Serbian co-writer/director Ivana Mladenović’s Ivana the Terrible (seen at this year’s American Film Institute film festival) is many things, but one thing it most definitely is not is a sequel to Sergei Eisenstein’s 1940s Ivan the Terrible, Parts I and II. The cinematic style of this funny semi-autobiographical film is interesting in that Ivana plays a version of herself, as do her mother, father, grandmother and others in a mostly nonprofessional cast. Ms. Mladenović also relates that most of the events depicted onscreen actually happened to her. So Terrible is a hybrid movie, combining elements of documentary and fiction filmmaking.

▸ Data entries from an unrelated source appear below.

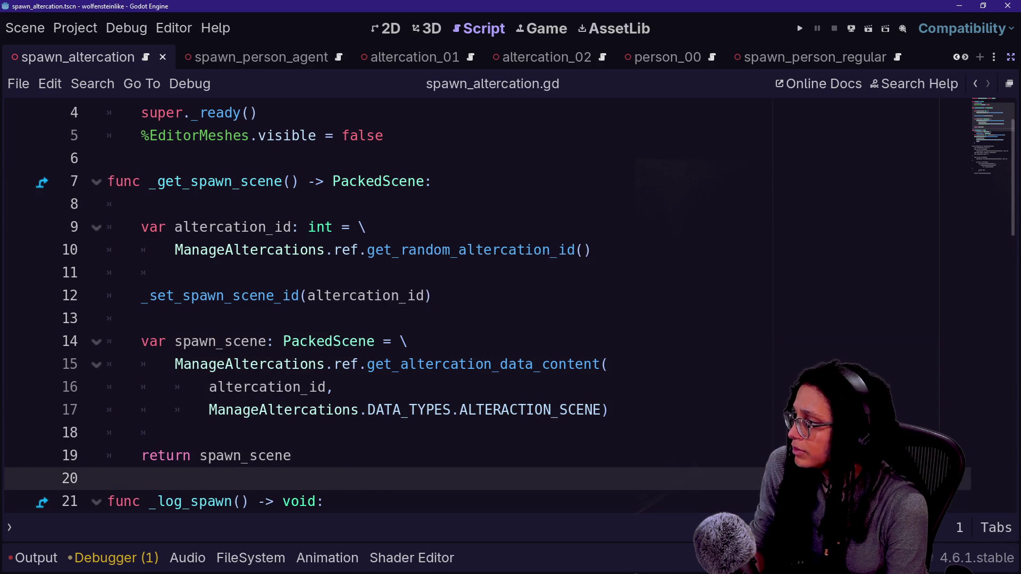
pyautogui.scroll(-1, 479, 293)
pyautogui.click(291, 386)
pyautogui.moveTo(324, 432); pyautogui.dragTo(257, 159)
pyautogui.click(257, 159)
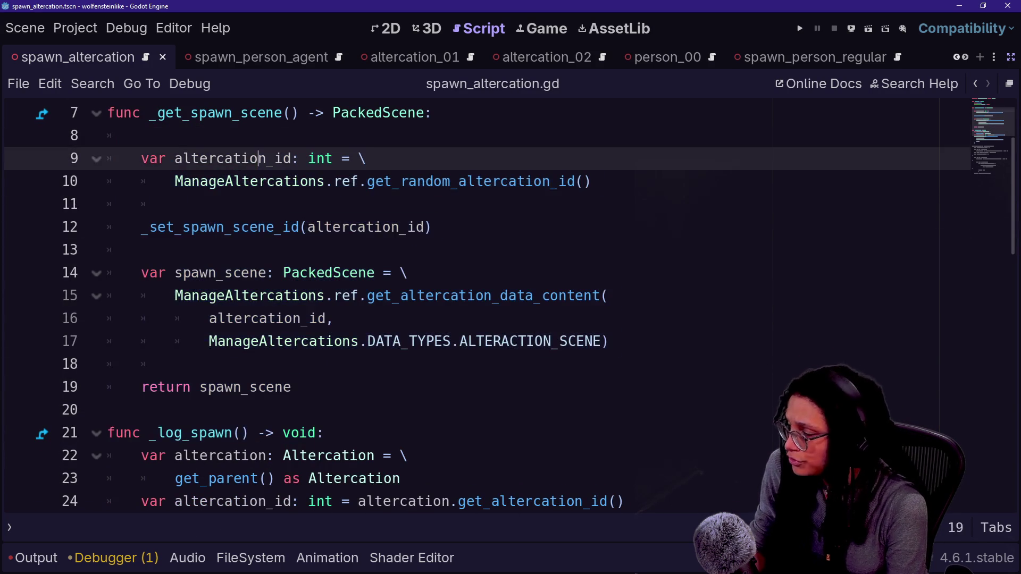
pyautogui.click(141, 135)
pyautogui.moveTo(141, 136); pyautogui.dragTo(175, 364)
pyautogui.click(175, 364)
pyautogui.moveTo(143, 227); pyautogui.dragTo(408, 272)
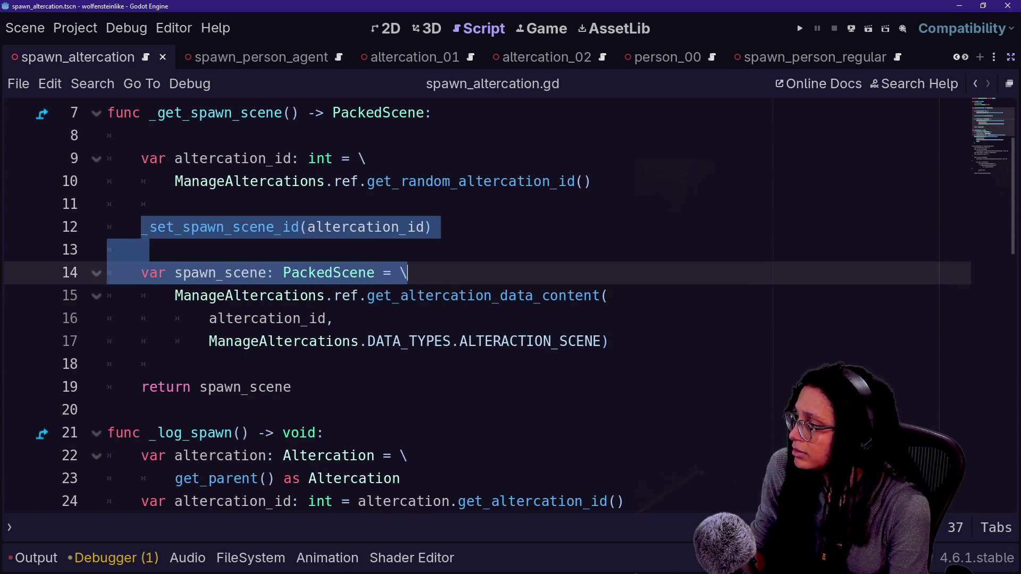
pyautogui.click(408, 272)
pyautogui.scroll(-2, 407, 273)
pyautogui.moveTo(107, 295); pyautogui.dragTo(275, 319)
pyautogui.click(300, 409)
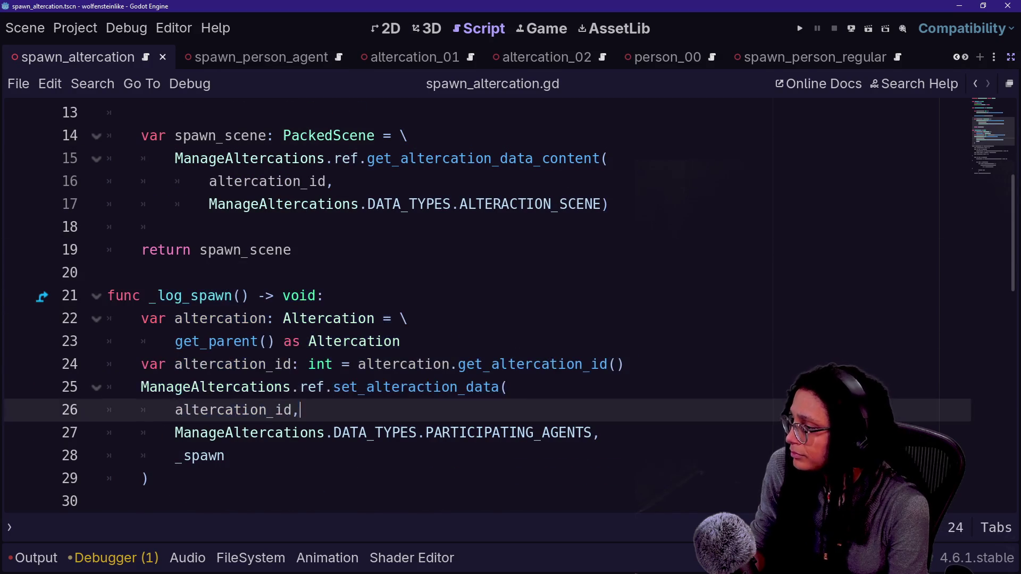
pyautogui.moveTo(300, 410); pyautogui.dragTo(234, 318)
pyautogui.click(393, 433)
pyautogui.press('Down')
pyautogui.press('Down')
pyautogui.press('Down')
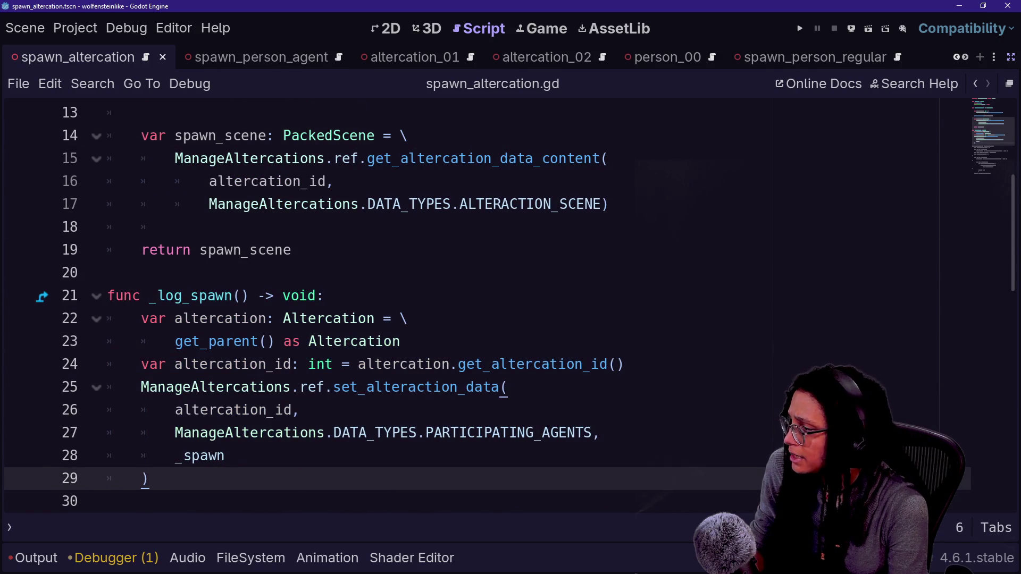
pyautogui.scroll(2, 510, 308)
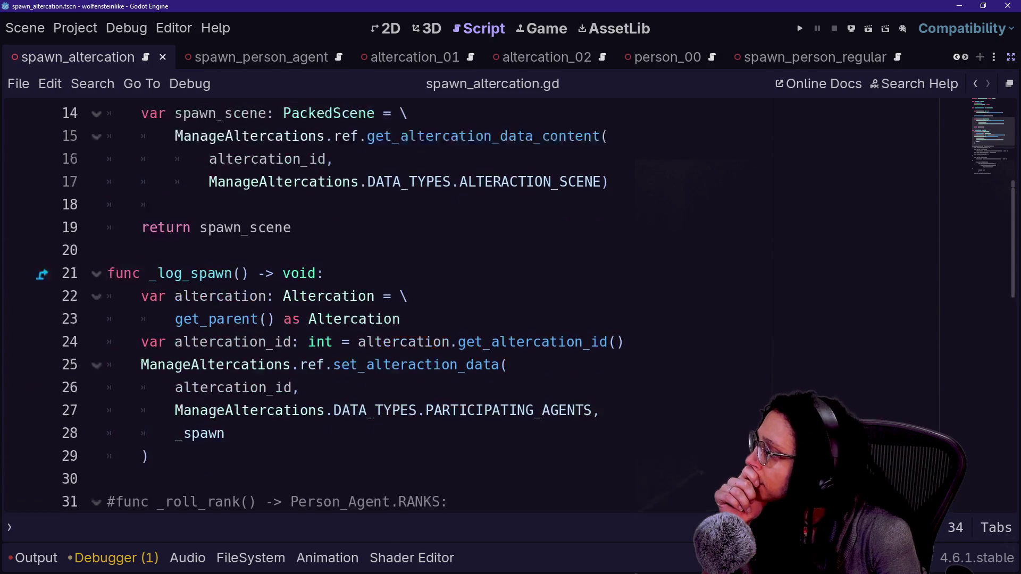
pyautogui.scroll(-1, 509, 308)
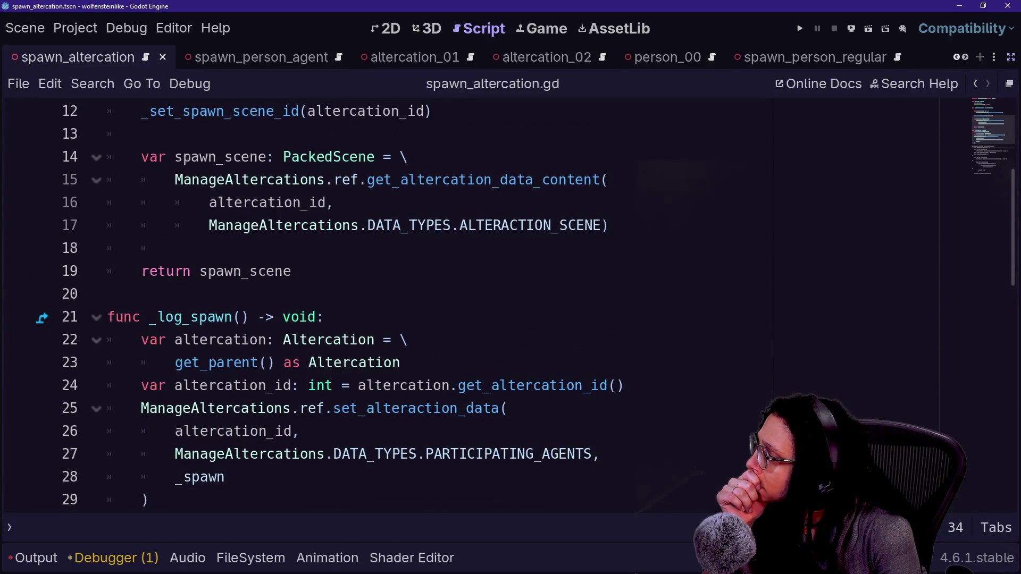
pyautogui.moveTo(380, 415)
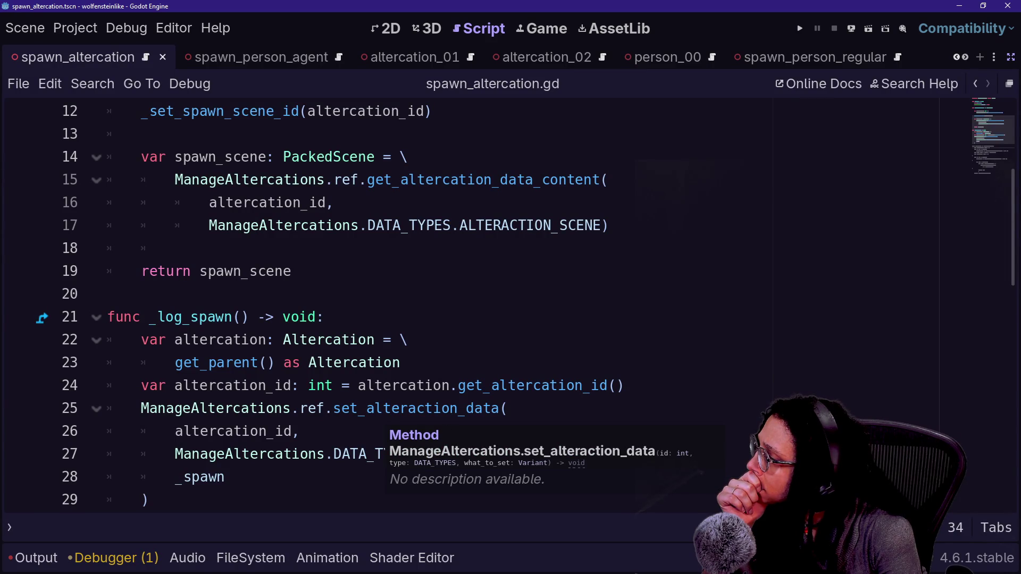
pyautogui.click(541, 385)
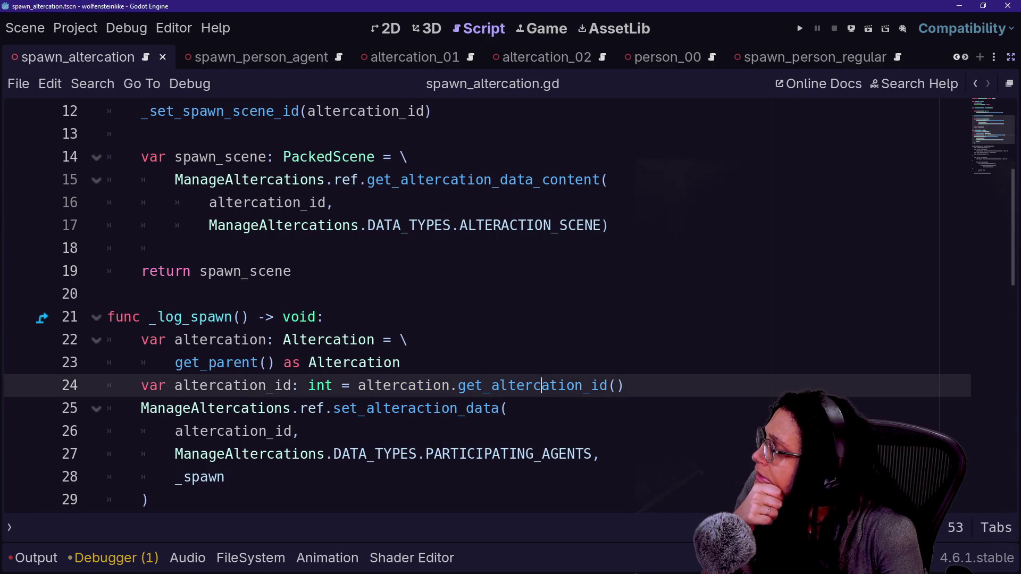
pyautogui.click(246, 454)
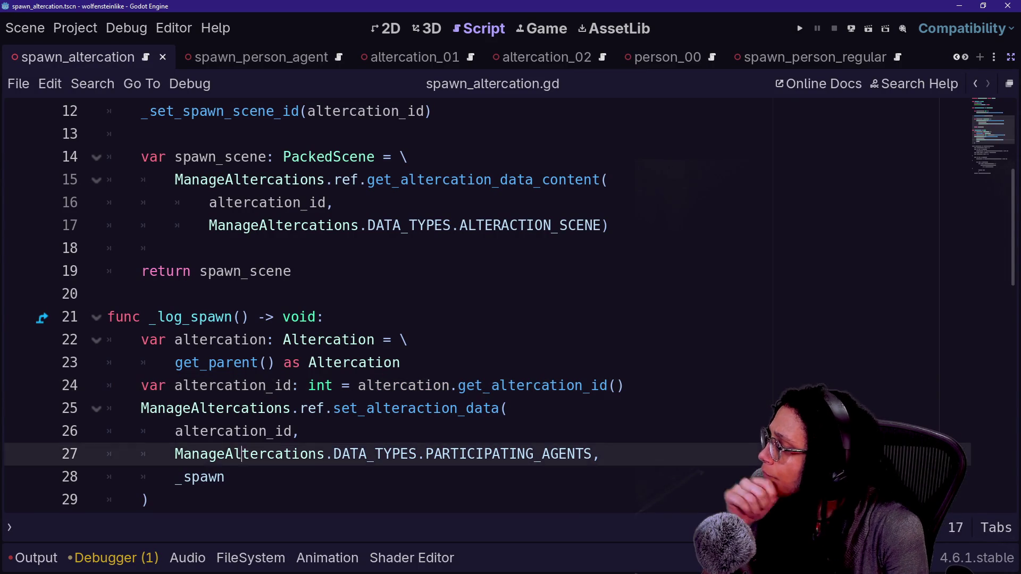
pyautogui.click(300, 431)
pyautogui.click(245, 454)
pyautogui.click(501, 453)
pyautogui.click(149, 500)
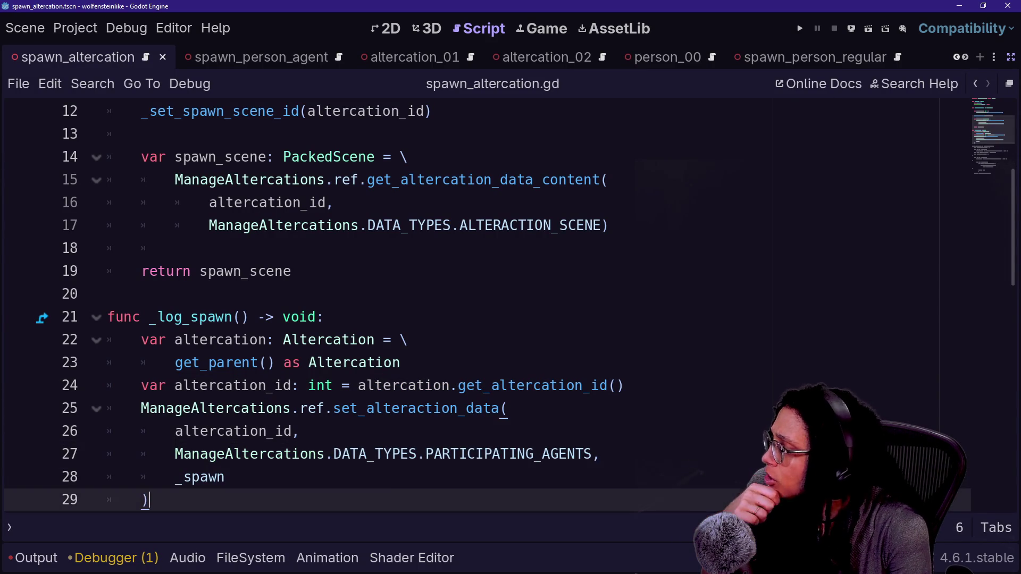
pyautogui.click(225, 476)
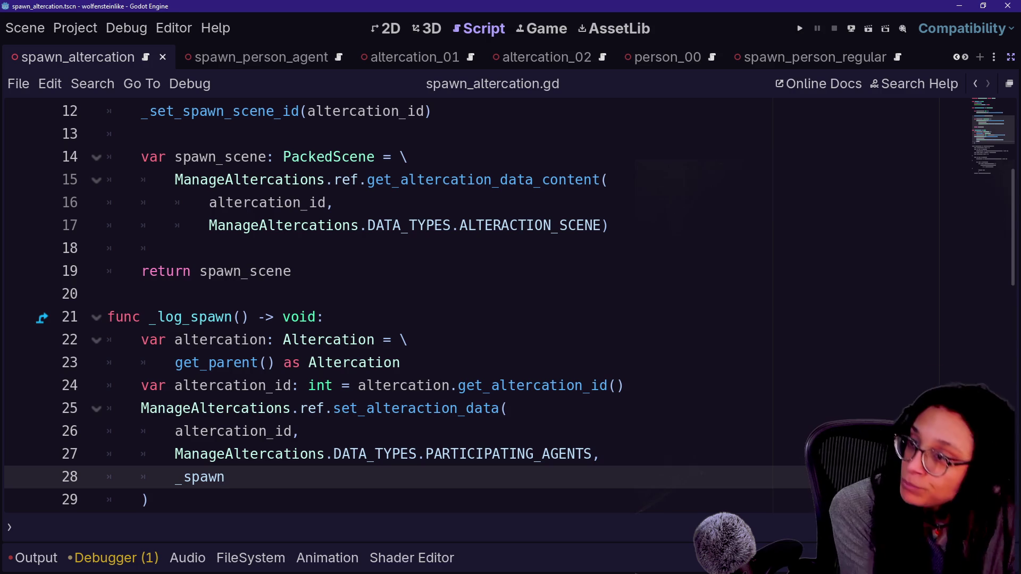
# Delete the commented-out _roll_rank code, keeping the _log_spawn function.
pyautogui.press('shift+Up')
pyautogui.press('shift+Up')
pyautogui.press('shift+Up')
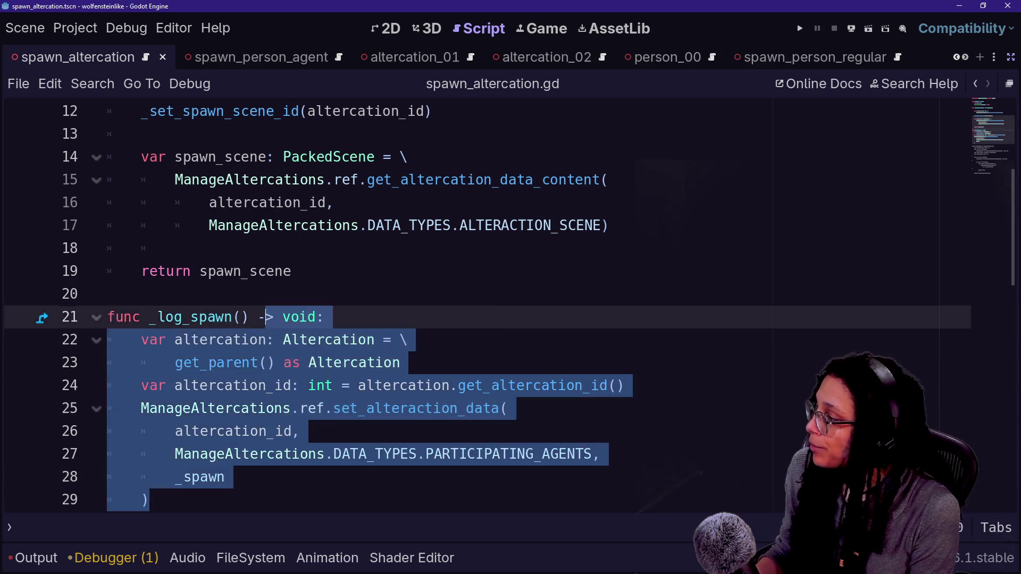
pyautogui.press('Delete')
pyautogui.click(175, 250)
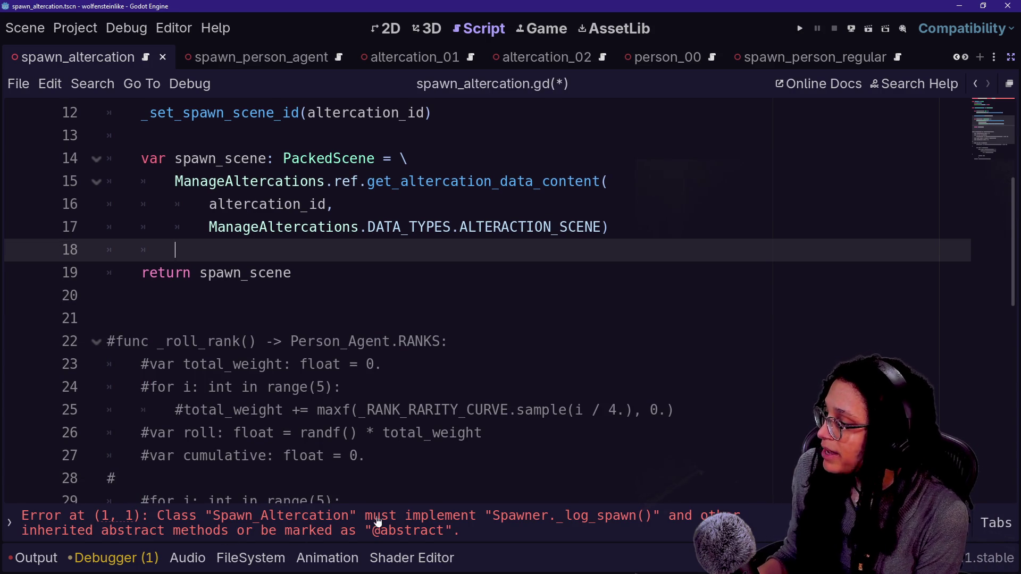
pyautogui.press('ctrl+z')
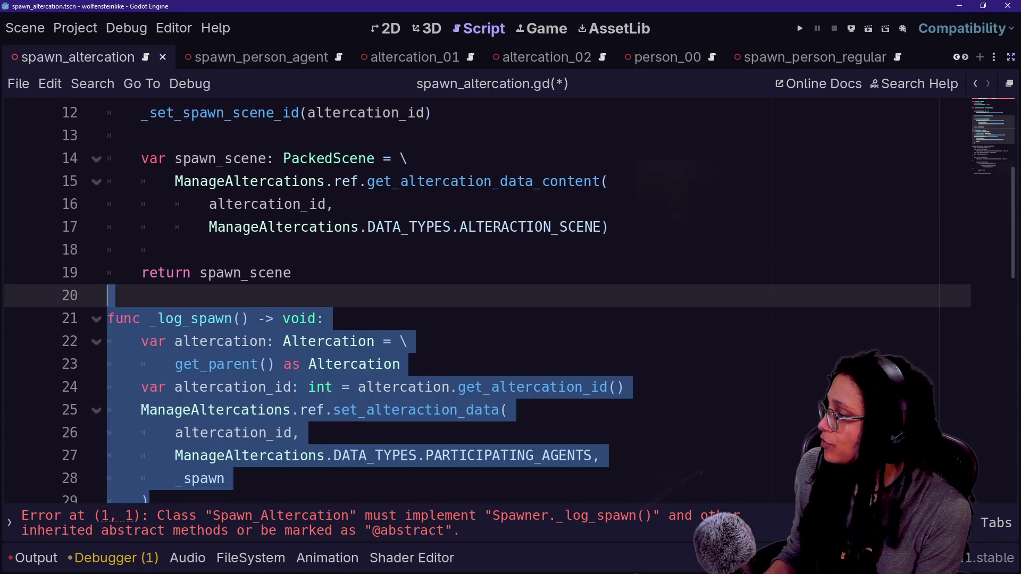
pyautogui.click(275, 387)
pyautogui.scroll(-2, 274, 387)
pyautogui.press('ctrl+a')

Onscreen (and I guess offscreen) Ivana is from Kladovo, a small town on the Serbian-Romanian border. She moves to Bucharest, Romania, where she studies filmmaking and becomes an actress and director. In doing so Ivana turns into a local celebrity, the most famous living person from her hometown. But suffering from some unknown, undiagnosed ailment, when she returns to where she grew up Ivana finds out, like Thomas Wolfe before her, that “You Can’t Go Home Again.”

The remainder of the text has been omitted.